On Saturday afternoon, when the sky was greyest, a lot of us came to the meeting place in Qianmen and started walking / immersing hutong life at exactly 2:15.
This Beijing hutong exploration brought us to:
THE NARROWEST Beijing HUTONG
Qianshi Hutong has a width of only 0.7 meter (0.76 yards) and the narrowest place is only 40 centimeters (15 inches).

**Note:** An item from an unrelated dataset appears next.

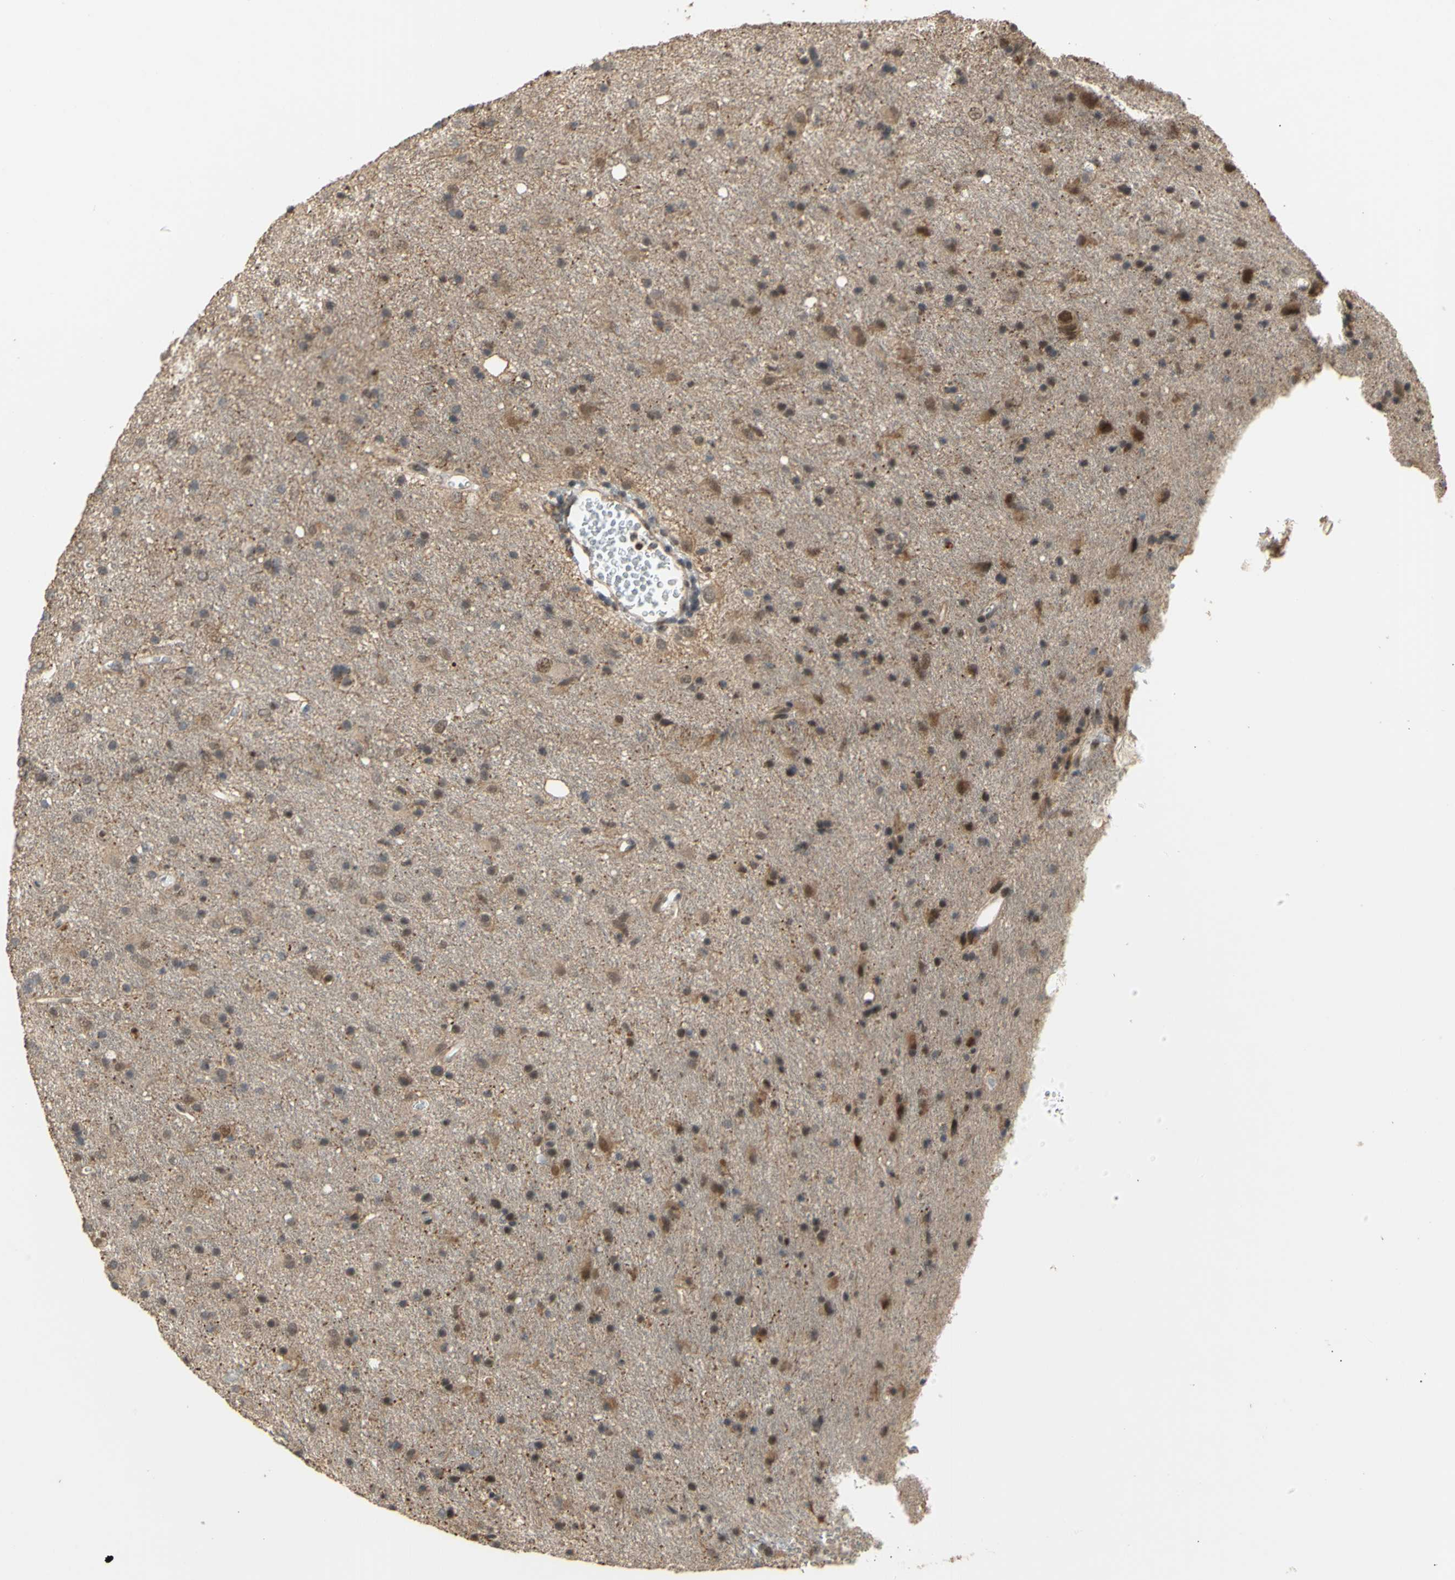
{"staining": {"intensity": "negative", "quantity": "none", "location": "none"}, "tissue": "glioma", "cell_type": "Tumor cells", "image_type": "cancer", "snomed": [{"axis": "morphology", "description": "Glioma, malignant, Low grade"}, {"axis": "topography", "description": "Brain"}], "caption": "Tumor cells show no significant expression in malignant glioma (low-grade).", "gene": "GTF2E2", "patient": {"sex": "male", "age": 77}}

History says that this hutong was exactly the embryo of ancient Chinese financial market. After the founding of the People’s Republic of China (1912-1949), the financial merchants in this hutong expanded their shops aggressively due to lack of decent legal supervision, ths, making thus hutong the narrowest one in Beijing.
QIANMEN COMMERCIAL STREET
This street is extremely controversial. This is where siheyuan (courtyard hou ses) used to be with multi-f amilies living in them. Now, this is a modern district with a commercial touch. The protest to save the hutong fell on deaf ears.
Restaurants, souvenirs, jewelry, calligraphy, musical instrument shops and a lot more abound this street.
Six years ago, on my first visit, the area looked like the China in my mind before I set foot in Chinese soil. The smell and the chaos was just like every Chinatown you see in every big cities around the world.
This street opened a day before the Olympic Games last year, the southern part is still underconstruction.
THE MOST-WINDED BEIJING HUTONG (NINE-CROOKED HUTONG)
Jiuwan hutong alley is 390m long and one has to take more than 13 turns. People who lived here have a superstition that one should never enter this alley from West exit because it is considered bad luck!
THE OLD RED-LIGHT DISTRICT
Bada hutongs used to be ancient red-light district. Most houses here used to be brothels. The photo below was the most famous whore house where most courtesans here were brought and bought to the higher courts.
Today, the hutong is a place for low-income families.
We stopped at an Old Mosque whose architecture resembles that of a Buddhist temple. Our guide tried to talk to the guard but was told that the mosque was under renovation and that visitors were not allowed to enter.
For the rest of the journey, we passed by mahjong houses where men and women deep in concentration to win.
We walked for 3 hours on the narrow and winding alleys of the hutong. While others are stuffing their mouth with food they bought on the street, others were busy taking pictures of the last vistage of old Beijing. Some were enjoying the moment and few others were taking their time to feel the life of what Beijing once was.
At the end of the 3-hour walkathon, we all feel exhausted and I had a blister on my right toe.
Few years from now, when Beijing turns into a full-blown metropolis, some of these hutongs will only be seen in photos. And when that time comes, I might be old, lonely and still fabulous, but I’d dare say that I’d once walked in these hutongs and no photos could best describe the experience.